* **RAW DATA**:

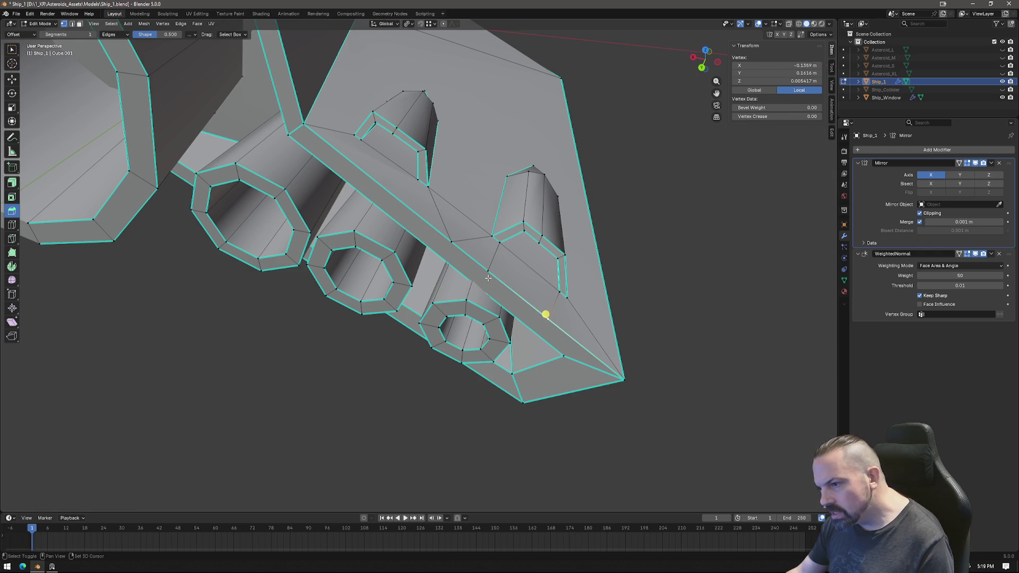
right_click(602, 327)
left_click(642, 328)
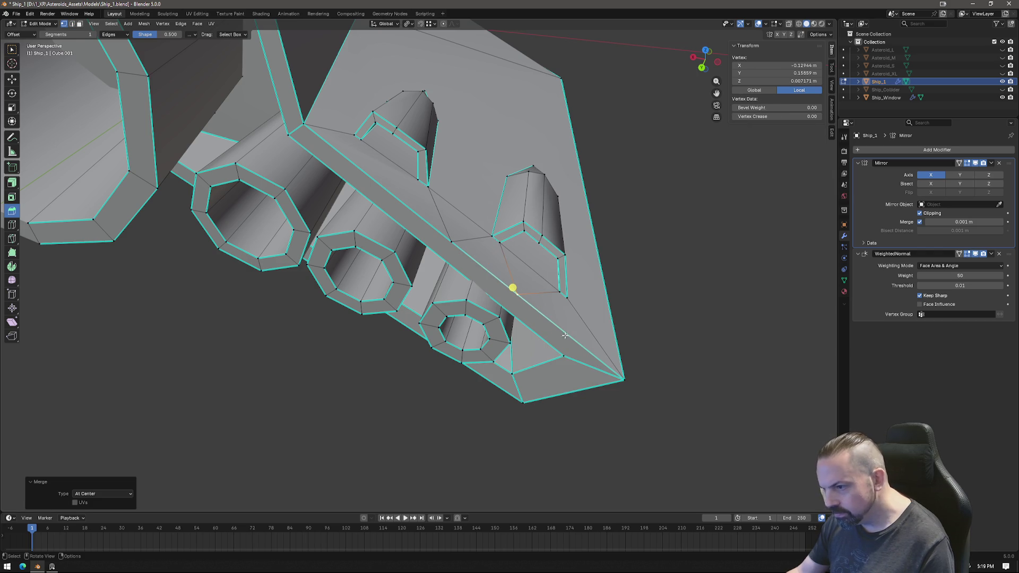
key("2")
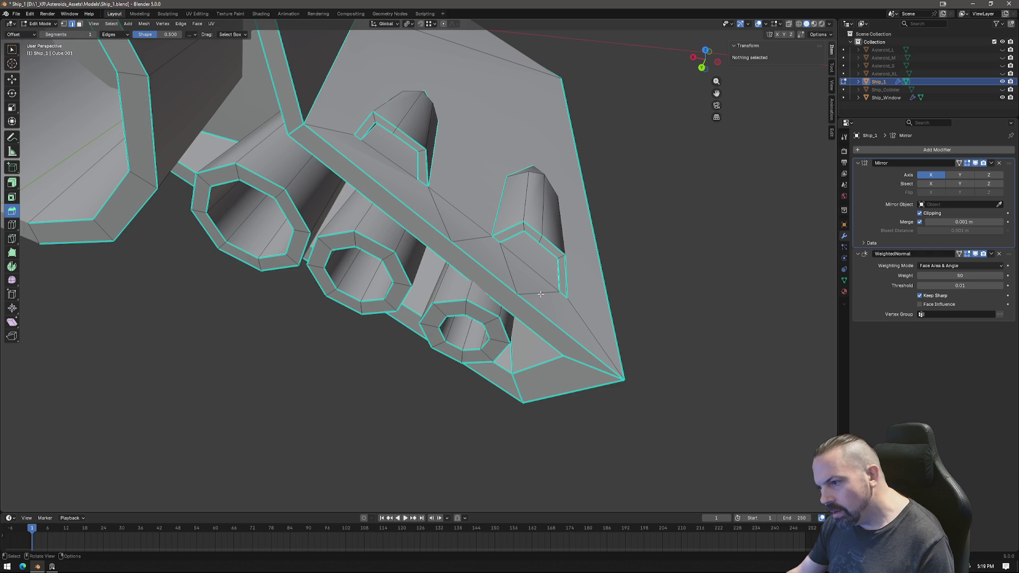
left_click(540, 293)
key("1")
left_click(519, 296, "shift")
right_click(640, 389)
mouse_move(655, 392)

* **ACTIVITY**: Here the job is to quote the lines from the one with "left_click(642, 328)" through the end of the material, both included, exactly; please skip the pictures.

* **WRITTEN ANSWER**:
left_click(642, 328)
key("2")
left_click(540, 293)
key("1")
left_click(519, 296, "shift")
right_click(640, 389)
mouse_move(655, 392)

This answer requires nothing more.